病院に到着すると、救急処置は迅速だった。
「弾はかすっているだけ。骨や大きな血管は無事です。命に別状はありません。ただ、しばらくは安静に。少なくとも数日は休んでもらいます」
「……よかった」
肩から力が抜ける。楠木は苦笑で片目を細め、手をひらひらさせた。
「ほらな。打たれ強いんだ、俺は」
「さすがフィジカル担当ですね」
ねむも思わず笑ってしまう。
会計窓口の前で、ねむは深く頭を下げた。
「楠木さん、また様子見にくるので、ちゃんと休んでくださいね」
「どっちみち、今は動けないよ」
楠木はベッドの柵越しに、軽く手を上げる。
「……ありがとう、ねむ。もう遅いから帰りな」
夜風が頬を撫でる。
タクシーを降り、玄関の鍵を回すと、家の中から温かい灯りが漏れた。
「ただいま――」
明るい声で言ったつもりだったが、どこか自分の声が遠く感じた。
リビングから母の顔がのぞく。
「おかえり。ご飯、まだでしょ?」
「うん。……ちょっと遅くなっちゃった」
「冷めてるけど、すぐ温めるね」
母はエプロン姿のまま、レンジに皿を並べた。
鮭の塩焼き、ひじき、味噌汁。
いつもと同じ食卓――それだけで、胸の奥がふっと緩んだ。
「いただきます」
ねむは箸を取り、ゆっくりとご飯を口に運ぶ。
あたたかい。
舌の上にひろがる塩気が、体の芯に沁みていく。
「学校はどうだった?」
「うん……普通。体育がちょっとキツかったかな」
「運動不足なんじゃない?」
「かも」
そんな他愛のない会話。
けれど、その“普通の時間”が、今夜はやけに尊く感じられた。
食事を終えるころ、テレビのニュースが流れた。
「渋谷駅近くで銃撃音があったとの通報が――」
ねむの手が一瞬止まる。
「怖いわねぇ。
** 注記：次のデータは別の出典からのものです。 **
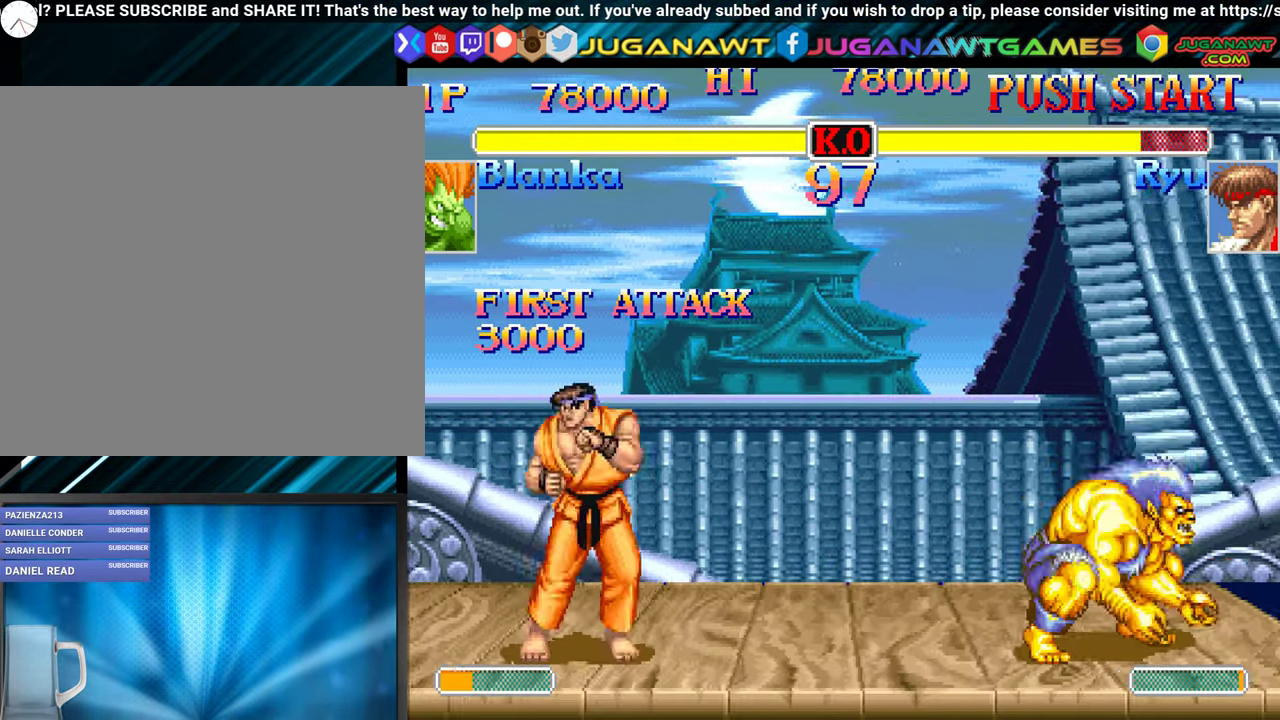
{"buttons": ["DPAD_LEFT"], "events": [[167, "DPAD_RIGHT", "up"], [200, "DPAD_LEFT", "down"], [300, "DPAD_UP", "down"], [467, "DPAD_UP", "up"]]}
渋谷なんて、人が多いのに」
「……ほんとだね」
ねむは笑って答え、食器を下げた。
その笑顔の奥で、心がざわついていた。
――銃声
思い出したのは、もっと昔の音だった。
夜の、港のような場所。
潮の匂いと、低いエンジン音。
父の声がして、誰かが小さく「行かないで」と泣いていた。
灯りの中に立つ男の影――その手には、銀色のライターが光っていた。
ねむははっとして顔を上げた。
さっき藍沢が持っていたライターと、まったく同じ形だった気がした。
――銀色の、古いライター。
父がいつも胸ポケットに入れていたもの。
(……まさか)
頭の奥で、何かがゆっくりと繋がり始める。
藍沢。あの微笑。
ねむは布団に潜り、天井を見つめた。
蛍光灯の光が、目の裏に残像のように滲んでいる。
(お父さん……どこにいるの?)
心の底で、誰にも聞こえない声がこぼれた。
それは祈りにも似て、問いにも似ていた。
時計の針がひとつ音を刻む。
ねむはゆっくりとまぶたを閉じた。
そしてまぶたのその奥で、幼い自分の声が小さく囁いた。
(待ってて、お父さん。
――きっと、見つけるから)
夜の闇が、ゆっくりと彼女を包みこんだ。